:: TEXT ::

In our discussion of the week’s hot topics, Prentis doesn’t let Ed Miliband off lightly. He evidently believes that the buck stops at the top, saying whilst Ed Miliband is the leader of the opposition: you don’t see that much clear opposition at the moment that will ensure people want to get out there and vote Labour. But when we start talking about Syria, Prentis is much happier to sing Miliband’s praises:

“On Syria, the Labour Party was completely in touch with the country. There’s been some fallout over the last days about the vote in the House of Commons. But the real issue isn’t what the Labour Party did. The Tories seem to be having a field day blaming the Labour party and Ed Miliband. The reason the Conservatives did not get their motion through is because 30 Tory MPs and 9 Lib Dems did not go along with their leaders. Ed should be saying this, not just sitting back and taking the blows.”

Yet if Miliband’s leadership looked to have received a boost from the Syria vote, it certainly didn’t last and the row over party/union reform has now become something of a make-or-break issue for the Labour leader.

:::

WHAT YOU WILL DO:
#1 Translate this sentence from the passage on Prentis and Miliband into Spanish: "On Syria, the Labour Party was completely in touch with the country."
#2 Answer from the passage on Prentis and Miliband:
(a) What position does Ed Miliband hold?
(b) According to Prentis, how many Tory MPs did not go along with their leaders?
(c) What row has become a make-or-break issue for the Labour leader?
Rely only on the text for your answers.

:: RECORDS SHOWN ::

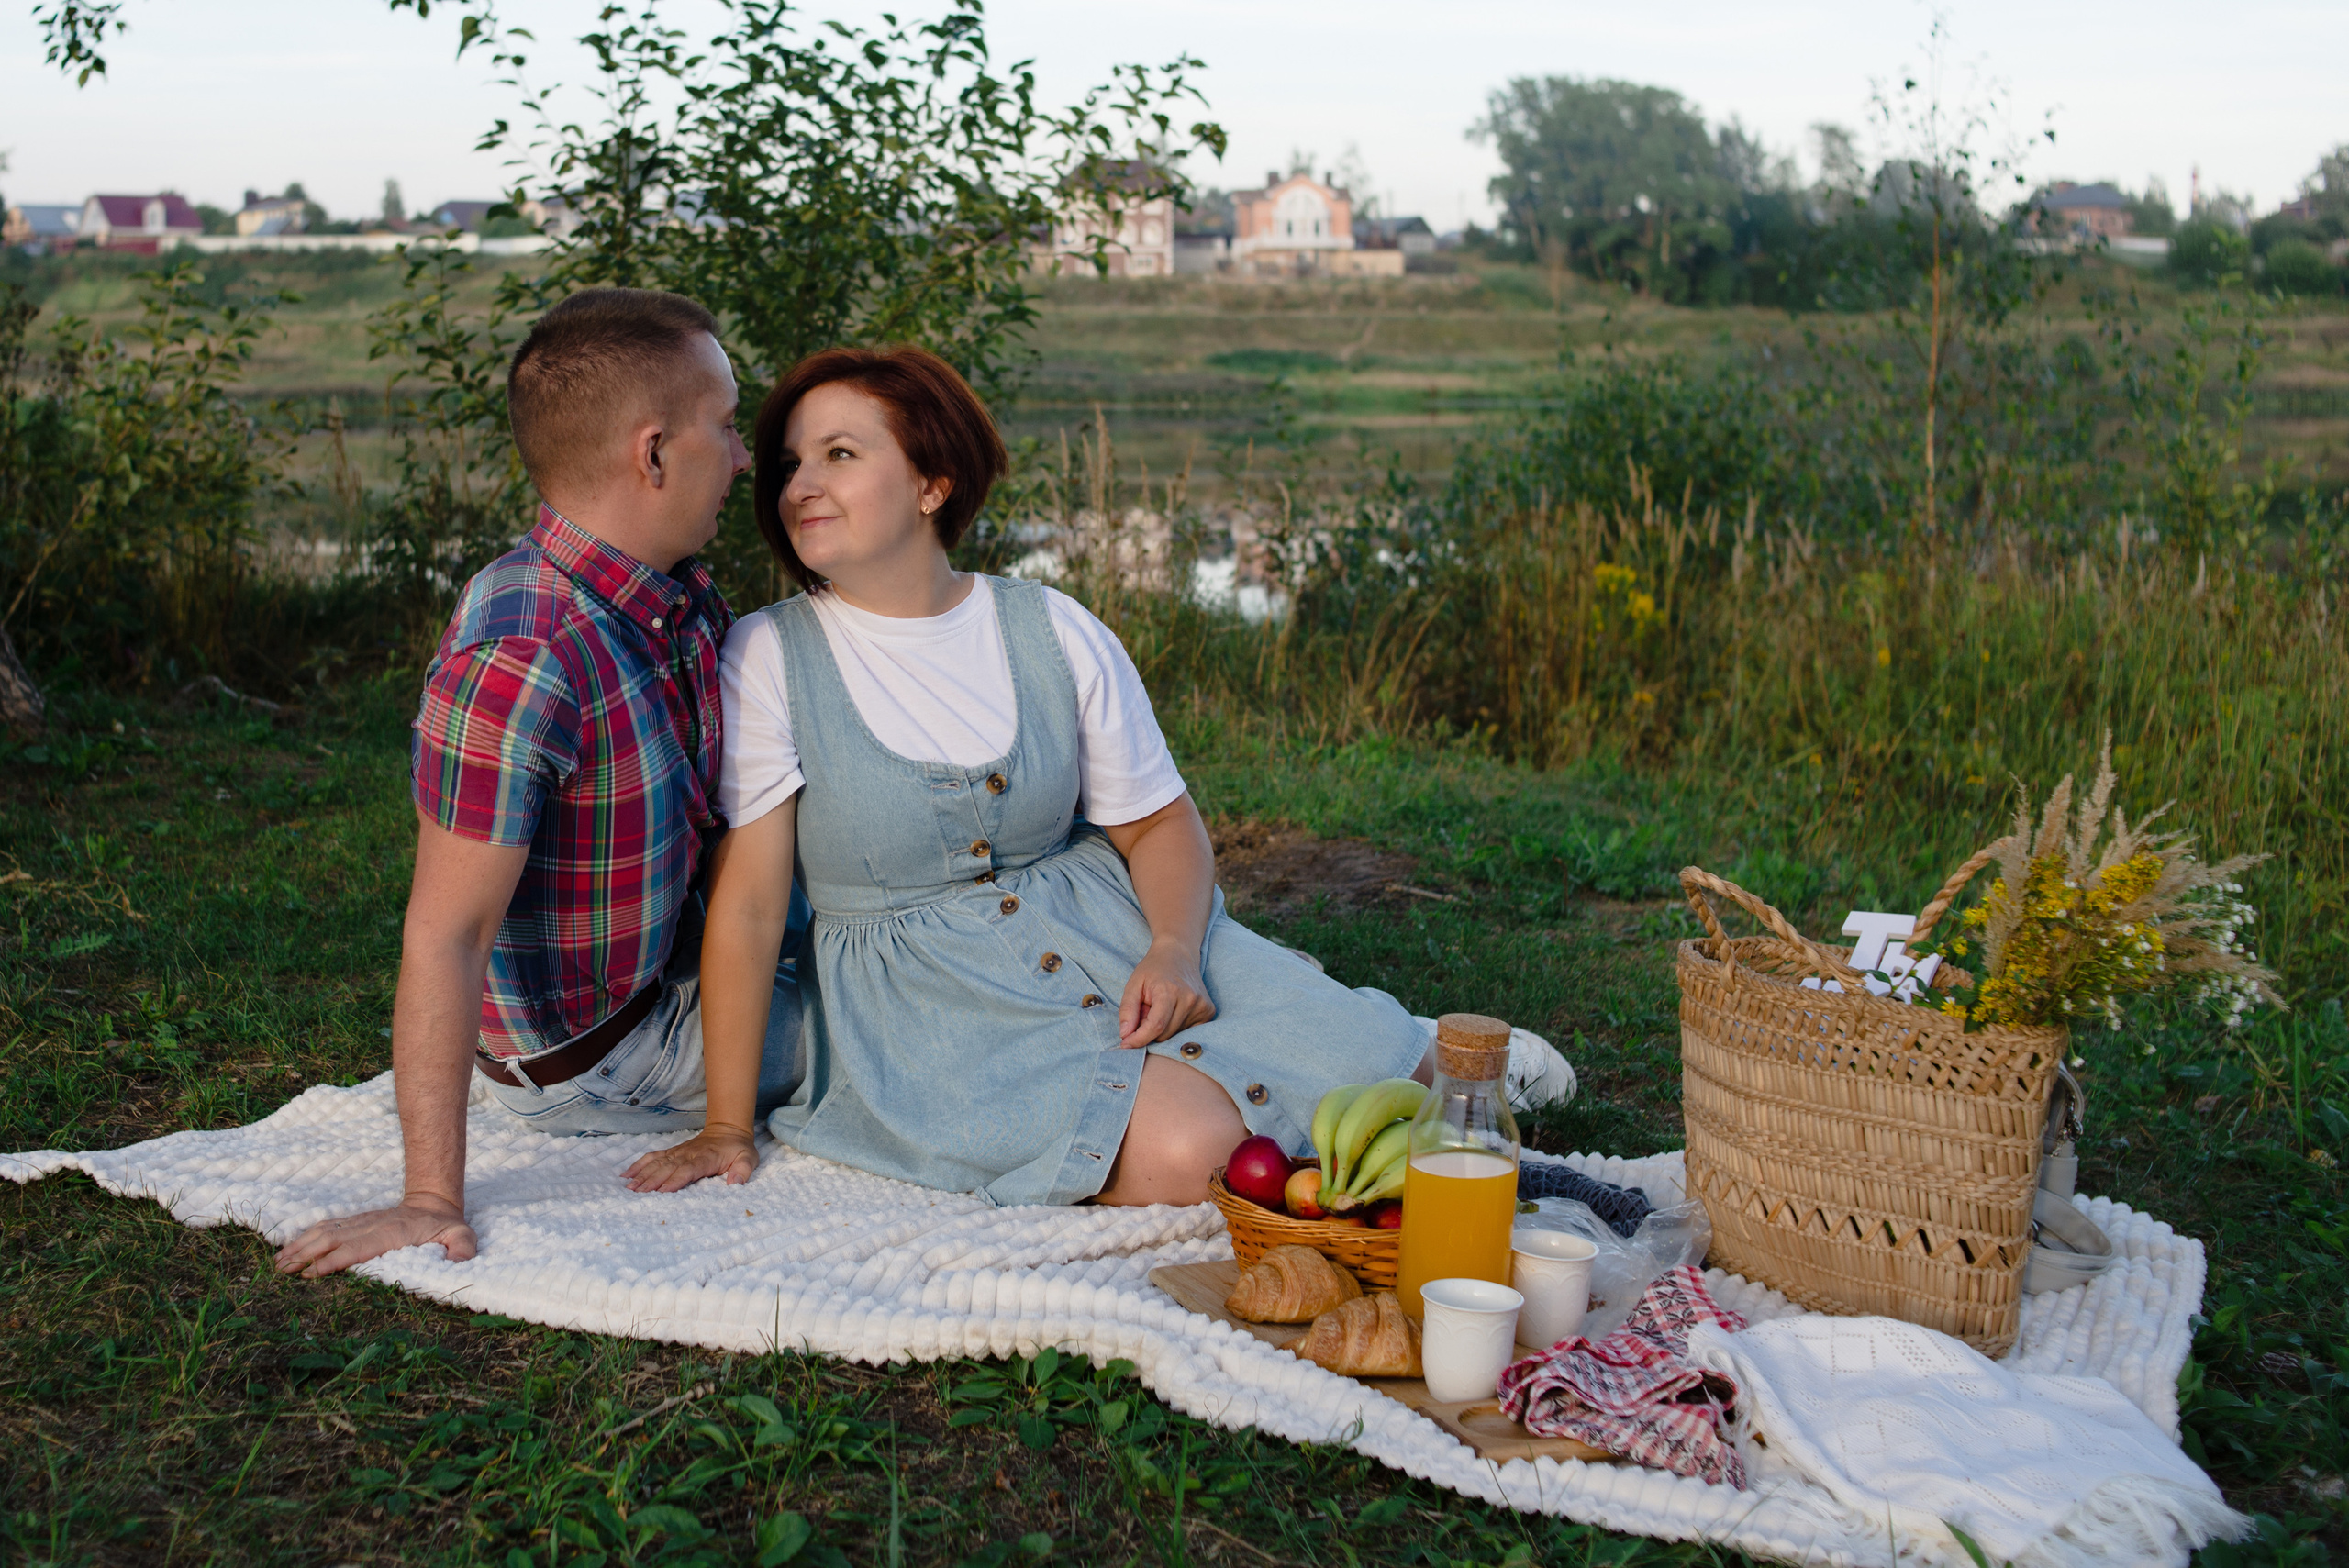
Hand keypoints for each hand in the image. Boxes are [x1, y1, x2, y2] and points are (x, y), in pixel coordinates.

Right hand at [274, 1194, 476, 1277]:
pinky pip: (328, 1225)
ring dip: (301, 1245)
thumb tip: (460, 1262)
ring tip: (277, 1262)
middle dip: (306, 1254)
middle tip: (280, 1271)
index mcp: (392, 1233)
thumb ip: (462, 1249)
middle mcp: (372, 1225)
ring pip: (326, 1230)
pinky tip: (290, 1247)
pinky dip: (306, 1236)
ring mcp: (362, 1221)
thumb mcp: (462, 1236)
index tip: (309, 1273)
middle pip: (333, 1239)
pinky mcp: (356, 1220)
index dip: (333, 1260)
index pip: (357, 1248)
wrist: (435, 1203)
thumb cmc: (446, 1226)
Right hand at [622, 1125, 758, 1191]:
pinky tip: (626, 1174)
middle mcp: (688, 1155)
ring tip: (629, 1187)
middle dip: (652, 1180)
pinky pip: (653, 1157)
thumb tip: (735, 1183)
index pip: (688, 1170)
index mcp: (706, 1158)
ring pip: (657, 1163)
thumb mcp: (748, 1158)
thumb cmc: (738, 1148)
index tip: (663, 1191)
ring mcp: (678, 1152)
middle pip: (667, 1168)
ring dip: (642, 1174)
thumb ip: (743, 1170)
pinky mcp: (672, 1152)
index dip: (676, 1180)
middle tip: (637, 1193)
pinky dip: (639, 1164)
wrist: (728, 1129)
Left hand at [1118, 936, 1216, 1047]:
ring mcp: (1202, 1006)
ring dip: (1163, 1028)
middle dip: (1150, 1030)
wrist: (1179, 953)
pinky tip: (1174, 1011)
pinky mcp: (1209, 1011)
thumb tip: (1125, 1035)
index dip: (1139, 1039)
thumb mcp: (1133, 984)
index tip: (1126, 1044)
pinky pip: (1188, 1033)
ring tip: (1161, 1008)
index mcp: (1169, 991)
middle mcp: (1189, 999)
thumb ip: (1127, 1010)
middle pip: (1164, 1034)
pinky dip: (1176, 1028)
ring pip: (1175, 1036)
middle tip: (1146, 1012)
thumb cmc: (1153, 969)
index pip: (1156, 1026)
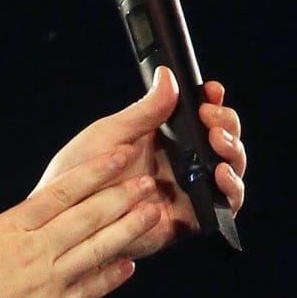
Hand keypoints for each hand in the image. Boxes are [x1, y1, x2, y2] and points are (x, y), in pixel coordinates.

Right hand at [0, 146, 160, 297]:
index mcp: (9, 228)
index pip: (61, 193)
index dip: (94, 172)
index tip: (119, 156)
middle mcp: (34, 253)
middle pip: (87, 218)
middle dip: (122, 198)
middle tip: (149, 183)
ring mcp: (44, 285)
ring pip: (96, 251)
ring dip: (127, 231)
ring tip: (153, 215)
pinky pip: (87, 292)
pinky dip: (109, 278)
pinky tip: (129, 265)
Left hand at [37, 68, 247, 256]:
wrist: (62, 220)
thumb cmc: (76, 175)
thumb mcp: (110, 135)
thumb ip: (143, 111)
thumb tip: (168, 77)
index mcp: (162, 141)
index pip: (200, 118)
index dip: (213, 104)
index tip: (212, 91)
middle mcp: (179, 166)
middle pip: (223, 142)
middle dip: (227, 125)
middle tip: (211, 118)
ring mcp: (186, 193)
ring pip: (229, 171)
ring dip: (233, 153)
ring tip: (218, 141)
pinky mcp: (187, 220)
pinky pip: (222, 207)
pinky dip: (231, 189)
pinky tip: (220, 174)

:::

SET OF ANSWERS:
#1 En cuanto a Siria, el Partido Laborista estaba completamente en sintonía con el país.

#2
(a) Leader of the opposition.
(b) 30.
(c) The row over party/union reform.